╭─ SOURCE DATA

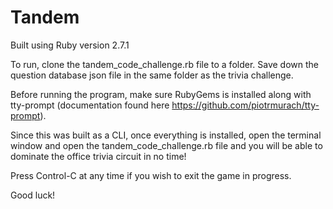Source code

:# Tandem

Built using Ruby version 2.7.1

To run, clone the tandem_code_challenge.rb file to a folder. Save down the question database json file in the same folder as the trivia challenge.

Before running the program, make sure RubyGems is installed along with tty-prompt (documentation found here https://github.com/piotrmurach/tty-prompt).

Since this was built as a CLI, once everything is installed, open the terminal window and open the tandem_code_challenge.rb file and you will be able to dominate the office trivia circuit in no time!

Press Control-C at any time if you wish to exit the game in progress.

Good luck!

╰─
╭─ SOURCE DATA

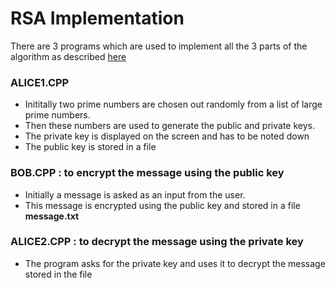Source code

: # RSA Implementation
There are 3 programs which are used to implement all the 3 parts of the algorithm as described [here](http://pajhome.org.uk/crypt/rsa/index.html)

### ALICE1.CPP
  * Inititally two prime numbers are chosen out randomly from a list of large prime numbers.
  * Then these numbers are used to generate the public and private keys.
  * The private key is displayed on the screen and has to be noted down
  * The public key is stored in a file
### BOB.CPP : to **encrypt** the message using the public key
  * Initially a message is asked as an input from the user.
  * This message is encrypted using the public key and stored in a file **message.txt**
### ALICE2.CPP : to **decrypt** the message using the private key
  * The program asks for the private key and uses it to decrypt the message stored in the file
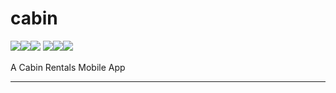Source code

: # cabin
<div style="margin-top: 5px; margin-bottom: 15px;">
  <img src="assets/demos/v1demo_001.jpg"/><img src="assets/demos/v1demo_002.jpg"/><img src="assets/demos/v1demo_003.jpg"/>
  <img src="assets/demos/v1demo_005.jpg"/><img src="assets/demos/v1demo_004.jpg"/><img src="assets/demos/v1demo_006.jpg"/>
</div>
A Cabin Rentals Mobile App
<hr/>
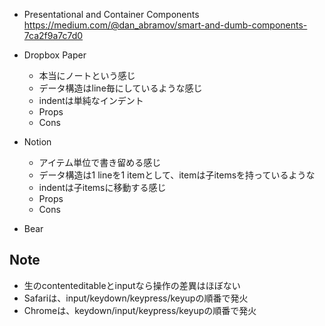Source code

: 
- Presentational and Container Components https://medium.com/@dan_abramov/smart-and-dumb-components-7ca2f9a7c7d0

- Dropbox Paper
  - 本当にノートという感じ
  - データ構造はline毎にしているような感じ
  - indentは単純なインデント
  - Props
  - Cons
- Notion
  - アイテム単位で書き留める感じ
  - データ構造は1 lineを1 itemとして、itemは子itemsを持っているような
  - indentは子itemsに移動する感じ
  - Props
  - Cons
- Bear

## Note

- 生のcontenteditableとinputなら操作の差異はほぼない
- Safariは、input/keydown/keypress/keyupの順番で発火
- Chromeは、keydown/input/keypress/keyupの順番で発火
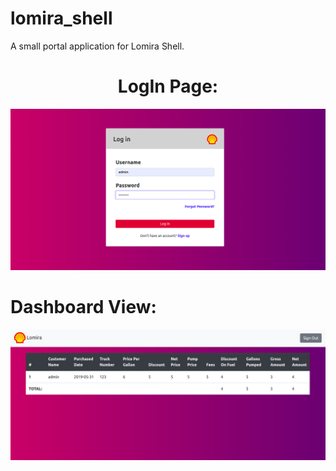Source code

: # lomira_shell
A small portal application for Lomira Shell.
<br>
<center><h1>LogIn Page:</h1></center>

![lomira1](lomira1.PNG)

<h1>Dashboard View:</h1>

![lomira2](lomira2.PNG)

╰─

How many lines in the saved entries contain the string "https"? Case counts. Give only the number.

2